"I'm sending up some specimens," he cried.

Jack gave a howl of delight; hearing which, Bob, who had been reading in the tent, rushed out, and with eyes gleaming with suppressed excitement, hurried to the shaft mouth. He was just in time to assist in the raising of the heavily laden bucket. Nearer and nearer it came to the surface. Would the wash be gold-bearing or would it be barren? The boys' agitation was intense. Their limbs trembled and their hands could scarcely retain their grip on the windlass arms. Down below stood Mackay, perspiring with his arduous toil, watching the bucket ascend with somewhat anxious eyes. The glare of the sun across the shaft's mouth made everything apparent to him, while he himself was obscured from view in the shadows. The bucket had almost reached the top; already Bob had stretched out his hand to grasp it, when a stentorian shout from below arrested the movement, and, for a space, the fateful harbinger of good or evil tidings hung motionless.

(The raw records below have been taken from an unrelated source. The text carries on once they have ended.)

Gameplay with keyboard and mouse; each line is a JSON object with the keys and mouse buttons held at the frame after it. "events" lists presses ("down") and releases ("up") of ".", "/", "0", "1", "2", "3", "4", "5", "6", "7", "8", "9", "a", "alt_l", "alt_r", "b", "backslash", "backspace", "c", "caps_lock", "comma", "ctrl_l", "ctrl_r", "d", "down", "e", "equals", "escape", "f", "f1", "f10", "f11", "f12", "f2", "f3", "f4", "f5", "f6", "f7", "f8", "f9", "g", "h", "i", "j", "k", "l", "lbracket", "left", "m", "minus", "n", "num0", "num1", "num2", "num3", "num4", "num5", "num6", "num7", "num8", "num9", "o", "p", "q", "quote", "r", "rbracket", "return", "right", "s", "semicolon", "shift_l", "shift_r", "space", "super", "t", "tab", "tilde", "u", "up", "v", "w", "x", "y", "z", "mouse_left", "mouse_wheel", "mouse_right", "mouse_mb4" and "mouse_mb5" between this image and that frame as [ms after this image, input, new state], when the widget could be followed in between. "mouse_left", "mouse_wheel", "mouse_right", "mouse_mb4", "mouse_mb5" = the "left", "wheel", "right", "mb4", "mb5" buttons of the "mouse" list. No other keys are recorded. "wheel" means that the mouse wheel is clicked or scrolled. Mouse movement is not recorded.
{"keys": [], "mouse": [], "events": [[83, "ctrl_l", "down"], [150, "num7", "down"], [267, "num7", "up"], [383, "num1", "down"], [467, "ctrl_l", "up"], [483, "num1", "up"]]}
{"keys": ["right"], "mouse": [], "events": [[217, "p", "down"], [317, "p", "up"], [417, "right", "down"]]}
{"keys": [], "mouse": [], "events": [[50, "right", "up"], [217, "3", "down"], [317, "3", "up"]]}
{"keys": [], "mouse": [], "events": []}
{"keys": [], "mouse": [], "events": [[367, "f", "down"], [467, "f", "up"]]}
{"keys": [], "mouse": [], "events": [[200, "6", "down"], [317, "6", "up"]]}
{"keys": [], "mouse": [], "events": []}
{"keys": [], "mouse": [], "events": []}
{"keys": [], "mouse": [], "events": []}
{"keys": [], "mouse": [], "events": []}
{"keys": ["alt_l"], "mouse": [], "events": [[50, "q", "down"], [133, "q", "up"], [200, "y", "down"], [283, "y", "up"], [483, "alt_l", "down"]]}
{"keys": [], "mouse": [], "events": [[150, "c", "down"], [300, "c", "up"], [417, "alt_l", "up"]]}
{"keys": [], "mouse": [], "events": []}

"Keep a good grip o' your nerves—an' the windlass, lads. Heave away!"

The caution came in time. It suddenly flashed upon them both that a single slip on their part, a momentary hesitation, might prove disastrous to their friend below. Again Bob stretched out his hand, his eyes caught the glisten of gold, but his grip was sure. Next instant he and Jack were gazing at a whitish mass, through which shone myriad dazzling particles of the yellow metal. A few minutes later Mackay was jerked to the surface; there was no hesitancy in the movement of the windlass now; the moment of extreme tension had come and gone. Together they sat down on the sand and examined the specimens one by one without speaking. Then Mackay rose to his feet.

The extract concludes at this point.